Written task >> Would you please copy every line below that includes the string "Menschen"?

Collected data >>
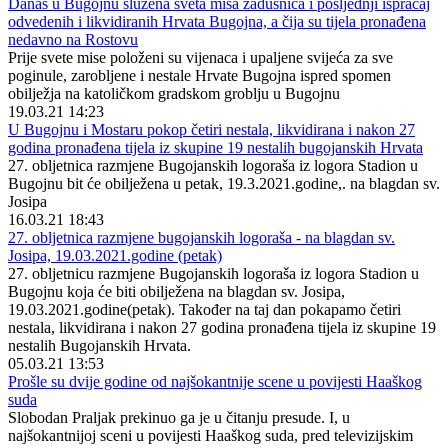
Danas u Bugojnu služena sveta misa zadušnica i posljednji ispraćaj
odvedenih i likvidiranih Hrvata Bugojna, a čija su tijela pronađena
nedavno na Rostovu
Prije svete mise položeni su vijenaca i upaljene svijeća za sve
poginule, zarobljene i nestale Hrvate Bugojna ispred spomen
obilježja na katoličkom gradskom groblju u Bugojnu
19.03.21 14:23
U Bugojnu i Mostaru pokop četiri nestala, likvidirana i nakon 27
godina pronađena tijela iz skupine 19 nestalih bugojanskih Hrvata
27. obljetnica razmjene Bugojanskih logoraša iz logora Stadion u
Bugojnu bit će obilježena u petak, 19.3.2021.godine,. na blagdan sv.
Josipa
16.03.21 18:43
27. obljetnica razmjene bugojanskih logoraša - na blagdan sv.
Josipa, 19.03.2021.godine (petak)
27. obljetnicu razmjene Bugojanskih logoraša iz logora Stadion u
Bugojnu koja će biti obilježena na blagdan sv. Josipa,
19.03.2021.godine(petak). Također na taj dan pokapamo četiri
nestala, likvidirana i nakon 27 godina pronađena tijela iz skupine 19
nestalih Bugojanskih Hrvata.
05.03.21 13:53
Prošle su dvije godine od najšokantnije scene u povijesti Haaškog
suda
Slobodan Praljak prekinuo ga je u čitanju presude. I, u
najšokantnijoj sceni u povijesti Haaškog suda, pred televizijskim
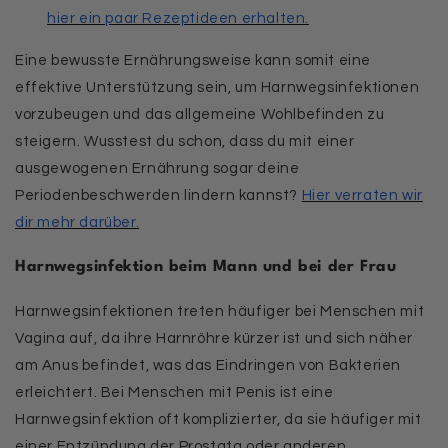
hier ein paar Rezeptideen erhalten.
Eine bewusste Ernährungsweise kann somit eine
effektive Unterstützung sein, um Harnwegsinfektionen
vorzubeugen und das allgemeine Wohlbefinden zu
steigern. Wusstest du schon, dass du mit einer
ausgewogenen Ernährung sogar deine
Periodenbeschwerden lindern kannst?
Hier verraten wir
dir mehr darüber.
Harnwegsinfektion beim Mann und bei der Frau
Harnwegsinfektionen treten häufiger bei Menschen mit
Vagina auf, da ihre Harnröhre kürzer ist und sich näher
am Anus befindet, was das Eindringen von Bakterien
erleichtert. Bei Menschen mit Penis ist eine
Harnwegsinfektion oft komplizierter, da sie häufiger mit
einer Entzündung der Prostata oder anderen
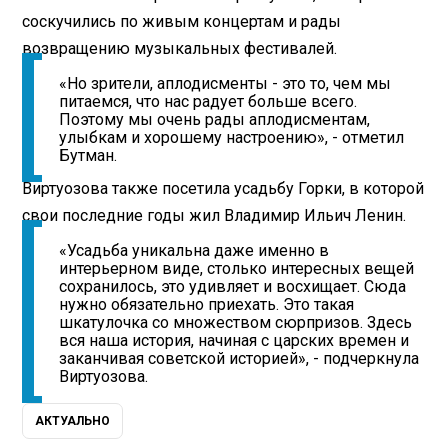
соскучились по живым концертам и рады
возвращению музыкальных фестивалей.
«Но зрители, аплодисменты - это то, чем мы
питаемся, что нас радует больше всего.
Поэтому мы очень рады аплодисментам,
улыбкам и хорошему настроению», - отметил
Бутман.
Виртуозова также посетила усадьбу Горки, в которой
свои последние годы жил Владимир Ильич Ленин.
«Усадьба уникальна даже именно в
интерьерном виде, столько интересных вещей
сохранилось, это удивляет и восхищает. Сюда
нужно обязательно приехать. Это такая
шкатулочка со множеством сюрпризов. Здесь
вся наша история, начиная с царских времен и
заканчивая советской историей», - подчеркнула
Виртуозова.
АКТУАЛЬНО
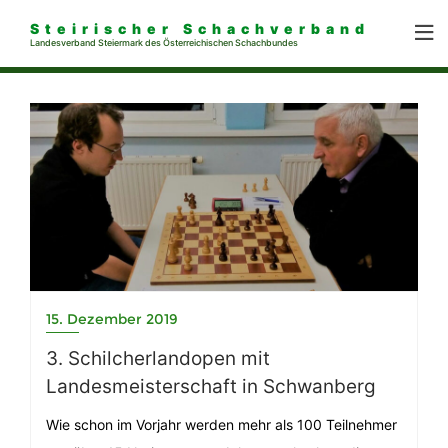
Steirischer Schachverband
Landesverband Steiermark des Österreichischen Schachbundes
15. Dezember 2019
3. Schilcherlandopen mit
Landesmeisterschaft in Schwanberg
Wie schon im Vorjahr werden mehr als 100 Teilnehmer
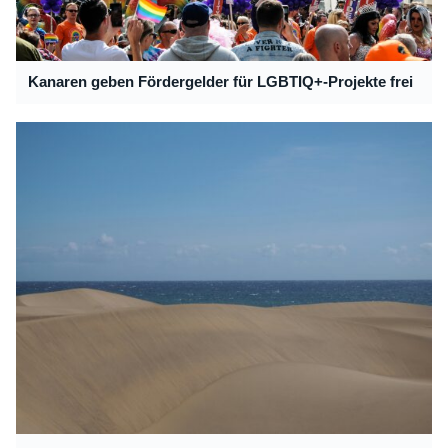
Kanaren geben Fördergelder für LGBTIQ+-Projekte frei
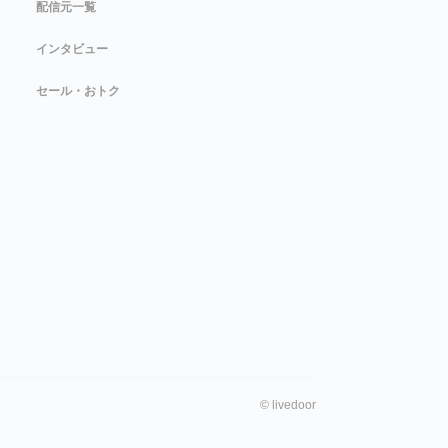
配信元一覧
インタビュー
セール・おトク
©
livedoor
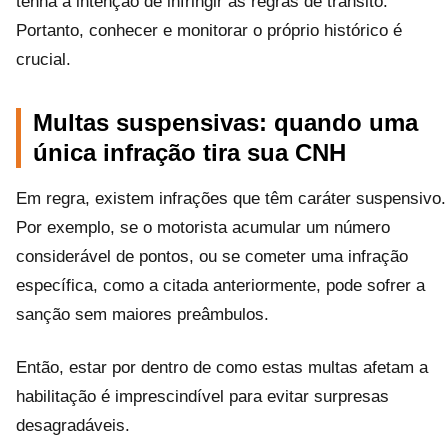
tenha a intenção de infringir as regras de trânsito.
Portanto, conhecer e monitorar o próprio histórico é
crucial.
Multas suspensivas: quando uma
única infração tira sua CNH
Em regra, existem infrações que têm caráter suspensivo.
Por exemplo, se o motorista acumular um número
considerável de pontos, ou se cometer uma infração
específica, como a citada anteriormente, pode sofrer a
sanção sem maiores preâmbulos.
Então, estar por dentro de como estas multas afetam a
habilitação é imprescindível para evitar surpresas
desagradáveis.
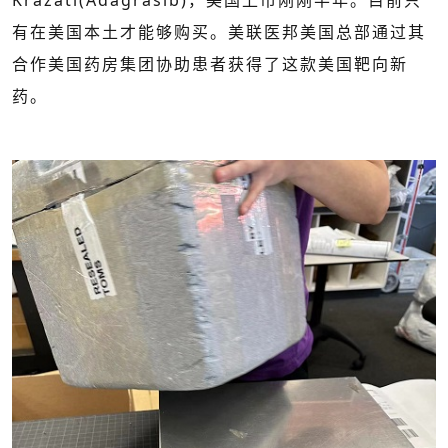
Krazati(
Adagrasib
)，美国上市刚刚半年。目前只
有在美国本土才能够购买。美联医邦美国总部通过其
合作美国药房集团协助患者获得了这款美国靶向新
药。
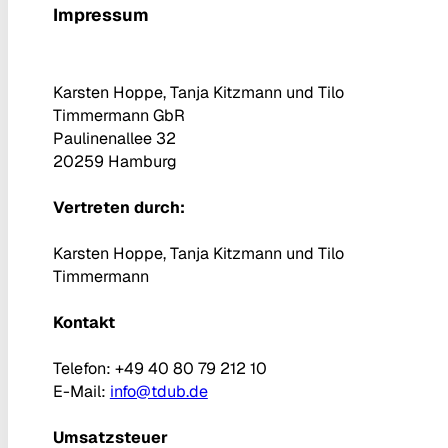
Impressum
Karsten Hoppe, Tanja Kitzmann und Tilo
Timmermann GbR
Paulinenallee 32
20259 Hamburg
Vertreten durch:
Karsten Hoppe, Tanja Kitzmann und Tilo
Timmermann
Kontakt
Telefon: +49 40 80 79 212 10
E-Mail:
info@tdub.de
Umsatzsteuer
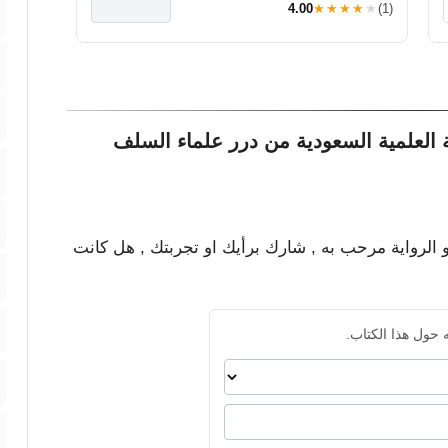
4.00
★★★★★
(1)
العلمية السعودية من درر علماء السلف
و الرواية مرحب به , شارك برأيك او تجربتك , هل كانت
 حول هذا الكتاب.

Response below >>
Harnwegsinfektionen treten häufiger bei Menschen mit
erleichtert. Bei Menschen mit Penis ist eine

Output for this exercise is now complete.